The CJEU accepted the argument and clarified that:
19 […] Article 12(2)(a) of Directive 2008/95 addresses the situation where the trade mark is no longer capable of fulfilling its function as an indication of origin (see, to that effect, Case C‑371/02 Björnekulla Fruktindustrier [2004] ECR I‑5791, paragraph 22).

20 Among the various functions of a trade mark, that function as an indication of origin is an essential one (see, inter alia, Joined Cases C‑236/08 to C‑238/08 Google France and Google [2010] ECR I‑2417, paragraph 77, and Case C‑482/09 Budějovický Budvar [2011] ECR I‑8701, paragraph 71). It serves to identify the goods or services covered by the mark as originating from a particular undertaking, and thus to distinguish those goods or services from those of other undertakings (see, to that effect, Case C‑12/12 Colloseum Holding [2013] ECR, paragraph 26 and the case-law cited). That undertaking is, as the Advocate General stated at point 27 of his Opinion, that under the control of which the goods or services are marketed.
[… 22] […]
Article 12(2)(a) of the directive relates to the situation where the trade mark has become the common name and has therefore lost its distinctive character, with the result that it no longer fulfils that function (see, to that effect, Björnekulla Fruktindustrier, paragraph 22). The rights conferred on the proprietor of that mark under Article 5 of Directive 2008/95 may then be revoked (see, to that effect, Case C‑145/05 Levi Strauss [2006] ECR I‑3703, paragraph 33).

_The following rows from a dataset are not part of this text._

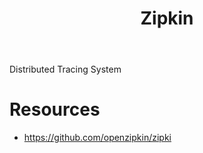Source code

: :PROPERTIES:
:ID:       07331d68-6ac0-4b79-af87-4c837874d2f7
:END:
#+title: Zipkin
#+filetags: :cs:

Distributed Tracing System

* Resources
- https://github.com/openzipkin/zipki
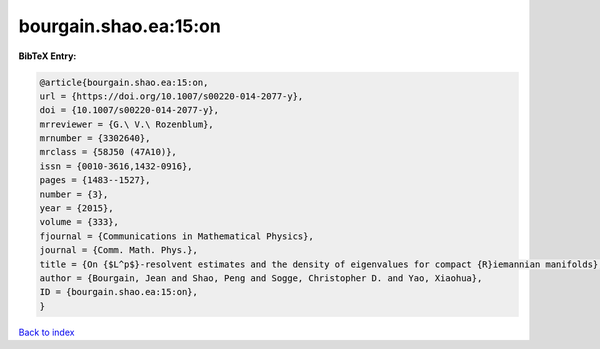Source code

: bourgain.shao.ea:15:on
======================

.. :cite:t:`bourgain.shao.ea:15:on`

.. bibliography:: ../../All.bib

**BibTeX Entry:**

.. code-block:: bibtex

   @article{bourgain.shao.ea:15:on,
   url = {https://doi.org/10.1007/s00220-014-2077-y},
   doi = {10.1007/s00220-014-2077-y},
   mrreviewer = {G.\ V.\ Rozenblum},
   mrnumber = {3302640},
   mrclass = {58J50 (47A10)},
   issn = {0010-3616,1432-0916},
   pages = {1483--1527},
   number = {3},
   year = {2015},
   volume = {333},
   fjournal = {Communications in Mathematical Physics},
   journal = {Comm. Math. Phys.},
   title = {On {$L^p$}-resolvent estimates and the density of eigenvalues for compact {R}iemannian manifolds},
   author = {Bourgain, Jean and Shao, Peng and Sogge, Christopher D. and Yao, Xiaohua},
   ID = {bourgain.shao.ea:15:on},
   }

`Back to index <../index>`_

23 In the case described by the referring court
[...] the end users of the  [...]
bread rolls known as ‘KORNSPITZ’, perceive that word sign as the common name for that product and are not, therefore, aware of the fact that some of those bread rolls have been made using a baking mix supplied under the trade mark KORNSPITZ by a particular undertaking.

24 
[...]
that perception on the part of end users is due, in particular, to the fact that the sellers of the bread rolls made using that mix do not generally inform their customers that the sign ‘KORNSPITZ’ has been registered as a trade mark.

25
[...]
the sellers of that finished product do not generally, at the time of sale, offer their customers assistance which includes an indication of the origin of the various goods for sale.

26 Clearly
[...] the trade mark KORNSPITZ does not, in the trade in respect of the bread rolls known as ‘KORNSPITZ’, fulfil its essential function as an indication of origin and, consequently, it is liable to revocation in so far as it is registered for that finished product if the loss of its distinctive character in respect of that product is attributable to acts or inactivity of the proprietor of that trade mark (C-409/12 at paras 19-26, emphasis added).
 
The CJEU then goes on to assess whether the loss of distinctive character is attributable to the owner of the brand and finds that an insufficient insistence on the use of the term 'kornspitz' as a trade mark by bakers and foodstuffs distributors would be sufficient to trigger the revocation of the trade mark (paras 31-36). Indeed, the CJEU cleary stressed that
in a case [...] in which the sellers of the product made using the material supplied by the proprietor of the trade mark do not generally inform their customers that the sign used to designate the product in question has been registered as a trade mark and thus contribute to the transformation of that trade mark into the common name, that proprietor’s failure to take any initiative which may encourage those sellers to make more use of that mark may be classified as inactivity within the meaning of Article 12(2)(a) of Directive 2008/95 (C-409/12 at para 34, emphasis added).
Therefore, the standards of 'duty of care' or 'vigilance' applicable to trade mark owners are high and they will always be required to take (appropriate) positive steps to protect the distinctive character of the signs that they use to brand their products [for a law and economics discussion on the requirement of distinctiveness and the ensuing 'trade mark policying' obligations imposed on their owners, see Landes & Posner, 'Trademark Law: An Economic Perspective' (1987) 30 J.L. & Econ. 265, 287-288].